Let’s now take a look at hedge fund activity in other stocks similar to Office Properties Income Trust (NASDAQ:OPI). These stocks are Clear Channel Outdoor Holdings, Inc. (NYSE:CCO), Goosehead Insurance, Inc. (NASDAQ:GSHD), Rambus Inc. (NASDAQ:RMBS), and Sykes Enterprises, Incorporated (NASDAQ:SYKE). This group of stocks’ market caps resemble OPI’s market cap.
|Ticker||No of HFs with positions||Total Value of HF Positions (x1000)||Change in HF Position|
View table here if you experience formatting issues.

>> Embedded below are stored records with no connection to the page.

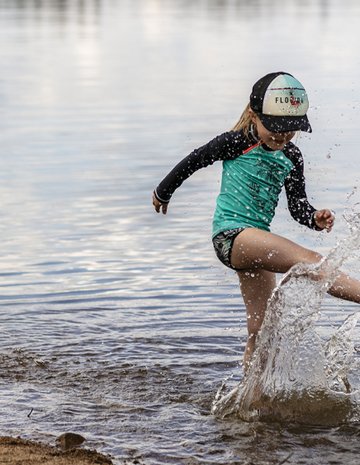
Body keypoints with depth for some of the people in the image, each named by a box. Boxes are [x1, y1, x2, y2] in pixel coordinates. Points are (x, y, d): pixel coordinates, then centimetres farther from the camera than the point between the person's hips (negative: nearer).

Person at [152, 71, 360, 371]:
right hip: (230, 234, -7)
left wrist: (316, 219, -11)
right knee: (308, 261, -30)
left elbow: (297, 206, 13)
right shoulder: (236, 143, -7)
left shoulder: (291, 158, 9)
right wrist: (163, 192, 21)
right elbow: (193, 161, 7)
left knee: (260, 330, 7)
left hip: (258, 241, 7)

As you can see these stocks had an average of 22 hedge funds with bullish positions and the average amount invested in these stocks was $174 million. That figure was $16 million in OPI’s case. Clear Channel Outdoor Holdings, Inc. (NYSE:CCO) is the most popular stock in this table. On the other hand Goosehead Insurance, Inc. (NASDAQ:GSHD) is the least popular one with only 9 bullish hedge fund positions. Compared to these stocks Office Properties Income Trust (NASDAQ:OPI) is even less popular than GSHD. Our calculations showed that top 20 most popular stocks among hedge funds returned 41.3% in 2019 and outperformed the S&P 500 ETF (SPY) by 10.1 percentage points. These stocks lost 13.0% in 2020 through April 6th but managed to beat the market by 4.2 percentage points. A small number of hedge funds were also right about betting on OPI, though not to the same extent, as the stock returned -16.4% during the same time period and outperformed the market as well.